WRITTEN EXERCISE 1
Set down the rows below word for word, starting at the first row and ending with the line that contains "common name: Saguaro", with both of those lines included.

TEXT SHOWN
========================

If you had read my first few posts, you would've known that am an amateur Badminton player. Now I don't find either the time or the energy to play the game, but it's a game that I've always enjoyed playing. This post is about combining my interest on Badminton and my passion for math.

Most of the important details of the post are borrowed from Score probabilities for serve and rally competitions. The paper was too good in analyzing a given serve-rally competition, be it tennis or Badminton or the likes, the paper did not stick to any one particular game and finish it off in style which is exactly what we plan to do here for Badminton.

Let's just list the rules to make sure we are all on the same page.

Let me stick to the notations used in the paper quoted above and call the two players $A$ and $B$. WLOG, we always consider $A$ to serve first. The game will be analyzed from $A$'s perspective and hence let $p_a$ denote the probability that $A$ wins the rally when $A$ serves and $p_b$ denote the probability that $A$ wins the rally when $B$ serves.

Then $q_x=1-p_x,\text{ }x=a,b$ be the corresponding winning probabilities for $B$.

Given these probabilities, we intend to find the probability of $A$ winning the game. But before we begin,

Let $\mathbb{P}(X),\text{ } X=A,B$ denote the probability that $X$ wins the game and $\mathbb{P}(X_{i,j}),\text{ } X=A,B$ denote the probability that game is at a stage where $A$ has $i$ points, $B$ has $j$ points and $X$ has won the last point.

The paper doesn't go on to complete by taking into account the end conditions of the game. To do that, we extend it to cover the end cases as well.

$\mathbb{P}(A_{i,j})=

\begin{cases}

0,& i \leq 0\\

p_a^i, &i\leq21,j=0\\

\displaystyle p_a^iq_b^j\sum_{r=1}^i\binom{i}{r}\binom{j-1}{r-1}\left(\frac{q_a p_b}{p_a q_b}\right)^r,&i < 21, j<21\text{ (or) }i=21,j<20\\

p_a\text{ }\mathbb{P}(A_{i-1,j})+p_b\text{ }\mathbb{P}(B_{i-1,j}),&0\leq i - j \leq 2, \text{ }i\leq30,j<30

\end{cases}$

$\mathbb{P}(B_{i,j})=

\begin{cases}

0,& j \leq 0\\

q_a q_b^{j-1}, &j\leq21,i=0\\

q_a q_b^{j-1}p_a^i\left[1+\displaystyle\sum_{s=1}^{j-1}\sum_{r=1}^i\binom{i}{r}\binom{s-1}{r-1}\left(\frac{q_a p_b}{p_a q_b}\right)^r\right],&j < 21, i<21\text{ (or) }j=21,i<20\\

q_a\text{ }\mathbb{P}(A_{i,j-1})+q_b\text{ }\mathbb{P}(B_{i,j-1}),&0\leq j-i \leq 2, \text{ }j\leq30,i<30

\end{cases}$

Anything that doesn't fall in these categories is $0$.

Now,

$\mathbb{P}(A)=\displaystyle\sum_{r=0}^{19} \mathbb{P}(A_{21,r})+\sum_{r=22}^{30} \mathbb{P}(A_{r,r-2})+\mathbb{P}(A_{30,29})$ and $\mathbb{P}(B)=1-\mathbb{P}(A)$

Playing with this code, we now answer the question that I asked above. According to the model, when both the players are equally skilled (both while serving and defending), it makes no difference as to who serves first. This seemed a counter-intuitive to me because assuming everything else equal, I thought the first player has the initiative.

========================

ENTRIES
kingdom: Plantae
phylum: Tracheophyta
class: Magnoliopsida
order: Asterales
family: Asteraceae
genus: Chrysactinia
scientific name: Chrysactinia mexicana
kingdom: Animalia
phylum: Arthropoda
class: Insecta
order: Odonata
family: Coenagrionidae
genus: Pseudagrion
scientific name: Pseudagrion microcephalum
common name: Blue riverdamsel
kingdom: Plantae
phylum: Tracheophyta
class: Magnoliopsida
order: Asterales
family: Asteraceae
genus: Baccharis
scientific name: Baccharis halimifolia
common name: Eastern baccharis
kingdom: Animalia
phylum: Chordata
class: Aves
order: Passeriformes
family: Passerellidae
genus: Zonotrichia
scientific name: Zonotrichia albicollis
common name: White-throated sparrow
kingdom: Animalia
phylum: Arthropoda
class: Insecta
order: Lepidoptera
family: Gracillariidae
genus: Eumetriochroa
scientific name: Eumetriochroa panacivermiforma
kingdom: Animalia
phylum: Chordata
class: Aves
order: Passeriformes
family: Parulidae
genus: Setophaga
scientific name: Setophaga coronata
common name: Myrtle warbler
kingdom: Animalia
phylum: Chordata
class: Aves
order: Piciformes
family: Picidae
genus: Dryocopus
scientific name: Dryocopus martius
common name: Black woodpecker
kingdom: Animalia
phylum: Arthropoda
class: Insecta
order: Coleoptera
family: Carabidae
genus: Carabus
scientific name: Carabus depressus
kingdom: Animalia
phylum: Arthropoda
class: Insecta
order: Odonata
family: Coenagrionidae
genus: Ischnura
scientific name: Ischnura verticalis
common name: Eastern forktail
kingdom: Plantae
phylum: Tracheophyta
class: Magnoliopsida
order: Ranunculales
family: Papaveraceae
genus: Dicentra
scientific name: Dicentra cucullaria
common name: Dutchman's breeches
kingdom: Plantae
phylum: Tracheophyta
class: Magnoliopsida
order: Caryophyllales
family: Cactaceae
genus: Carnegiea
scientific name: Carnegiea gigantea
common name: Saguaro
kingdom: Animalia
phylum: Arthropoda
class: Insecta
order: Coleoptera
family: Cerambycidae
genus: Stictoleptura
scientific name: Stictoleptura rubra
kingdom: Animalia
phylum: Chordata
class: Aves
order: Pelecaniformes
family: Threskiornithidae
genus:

========================

WRITTEN EXERCISE 2
From the badminton probability text above, pull out the passage word for word, starting at "Playing with this" and ending at "has the initiative.".

FINAL RESULT 1
kingdom: Plantae
phylum: Tracheophyta
class: Magnoliopsida
order: Asterales
family: Asteraceae
genus: Chrysactinia
scientific name: Chrysactinia mexicana
kingdom: Animalia
phylum: Arthropoda
class: Insecta
order: Odonata
family: Coenagrionidae
genus: Pseudagrion
scientific name: Pseudagrion microcephalum
common name: Blue riverdamsel
kingdom: Plantae
phylum: Tracheophyta
class: Magnoliopsida
order: Asterales
family: Asteraceae
genus: Baccharis
scientific name: Baccharis halimifolia
common name: Eastern baccharis
kingdom: Animalia
phylum: Chordata
class: Aves
order: Passeriformes
family: Passerellidae
genus: Zonotrichia
scientific name: Zonotrichia albicollis
common name: White-throated sparrow
kingdom: Animalia
phylum: Arthropoda
class: Insecta
order: Lepidoptera
family: Gracillariidae
genus: Eumetriochroa
scientific name: Eumetriochroa panacivermiforma
kingdom: Animalia
phylum: Chordata
class: Aves
order: Passeriformes
family: Parulidae
genus: Setophaga
scientific name: Setophaga coronata
common name: Myrtle warbler
kingdom: Animalia
phylum: Chordata
class: Aves
order: Piciformes
family: Picidae
genus: Dryocopus
scientific name: Dryocopus martius
common name: Black woodpecker
kingdom: Animalia
phylum: Arthropoda
class: Insecta
order: Coleoptera
family: Carabidae
genus: Carabus
scientific name: Carabus depressus
kingdom: Animalia
phylum: Arthropoda
class: Insecta
order: Odonata
family: Coenagrionidae
genus: Ischnura
scientific name: Ischnura verticalis
common name: Eastern forktail
kingdom: Plantae
phylum: Tracheophyta
class: Magnoliopsida
order: Ranunculales
family: Papaveraceae
genus: Dicentra
scientific name: Dicentra cucullaria
common name: Dutchman's breeches
kingdom: Plantae
phylum: Tracheophyta
class: Magnoliopsida
order: Caryophyllales
family: Cactaceae
genus: Carnegiea
scientific name: Carnegiea gigantea
common name: Saguaro

FINAL RESULT 2
Playing with this code, we now answer the question that I asked above. According to the model, when both the players are equally skilled (both while serving and defending), it makes no difference as to who serves first. This seemed a counter-intuitive to me because assuming everything else equal, I thought the first player has the initiative.